At the time, NASA clarified that it’s standard practice for astronauts to spend extra time on the ISS until the vehicle’s issues are resolved, and they are trained for such contingencies.
“We always had a lifeboat, a way for them to come home all the way back to Starliner,” said Steve Stich, program manager for NASA’s Commercial Crew Program. “We always had a way to get the crew home safely should we need to. Then it really became, when is the right time.”
“For me, it’s been the normal kind of planning I do all the time. Looking at all the options working with SpaceX, working with the space station program and finding the right time to bring the crew back.”
Ultimately, a SpaceX vehicle carried out the mission.
Trump says Biden White House at fault for abandoned astronauts
The two veteran NASA astronauts steered away from the politicized claim that they were abandoned.

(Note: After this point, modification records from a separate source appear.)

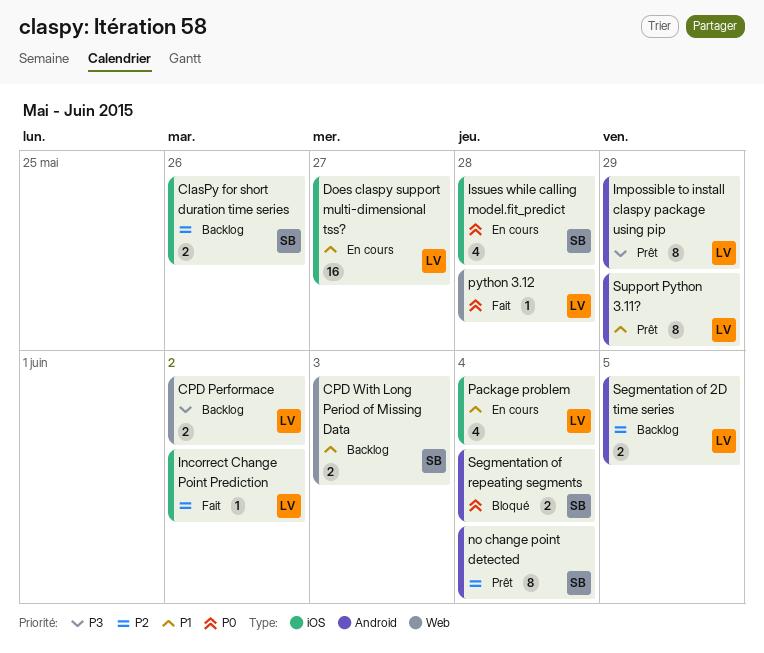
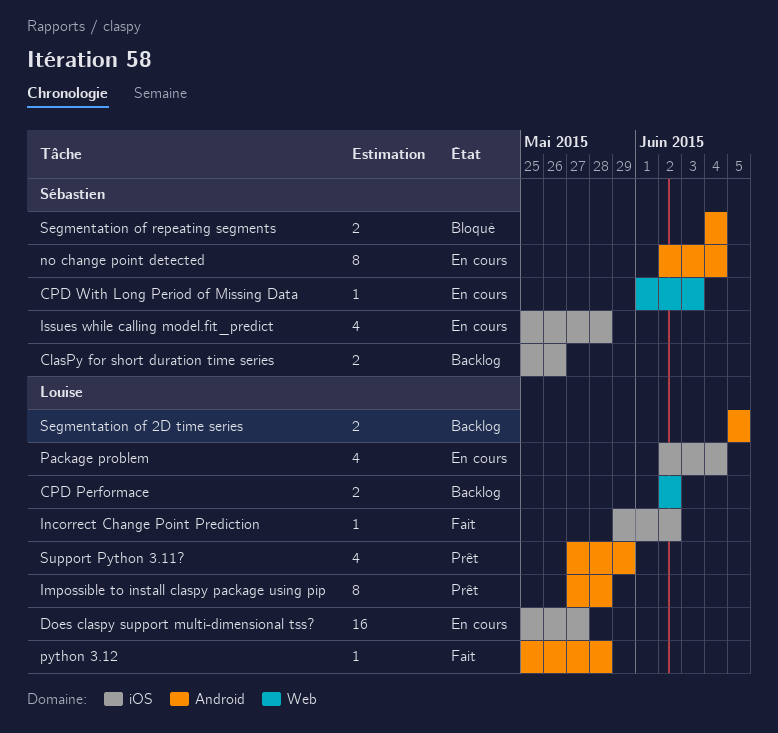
CPD With Long Period of Missing Data, status: Backlog -> En cours
CPD With Long Period of Missing Data, estimate: 2 -> 1
Impossible to install claspy package using pip, due: May 29 -> May 28
no change point detected, status: Prêt -> En cours
python 3.12, label: Web -> Android
Support Python 3.11?, estimate: 8 -> 4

“Any of those adjectives, they’re very broad in their definition,” Wilmore said. “So in certain respects we were stuck, in certain respects, maybe we were stranded, but based on how they were couching this, that we were left and forgotten in orbit, we were nowhere near any of that at all.”
President Donald Trump first made that claim earlier in January. In a post on Truth Social, he blamed the Biden administration for leaving the astronauts stranded and said he had directed billionaire and SpaceX CEO Elon Musk to bring them back.
“Elon will soon be on his way. Hopefully, all will be safe,” Trump said. In turn, Musk furthered this narrative. But Andreas “Andy” Mogensen, who has flown to the ISS twice, thanks to the European Space Agency, shot down Musk’s narrative of the crew members being stranded for political reasons.
“What a lie. And from someone who complains about lack of honesty from the mainstream media,” Mogensen said in a post on X. Musk pushed back, saying he offered the Biden administration SpaceX’s technology to bring back the astronaut but did not provide details regarding this offer.
Wilmore told Fox News he didn’t “want to point fingers.”
“We don’t want to look back and say, ‘shame, shame, shame.’ We want to look forward and say: Let’s rectify what we’ve learned, and let’s make the future even more productive and better,” he said. “That’s that’s the way that I look at it — I think the way the nation should look at it.”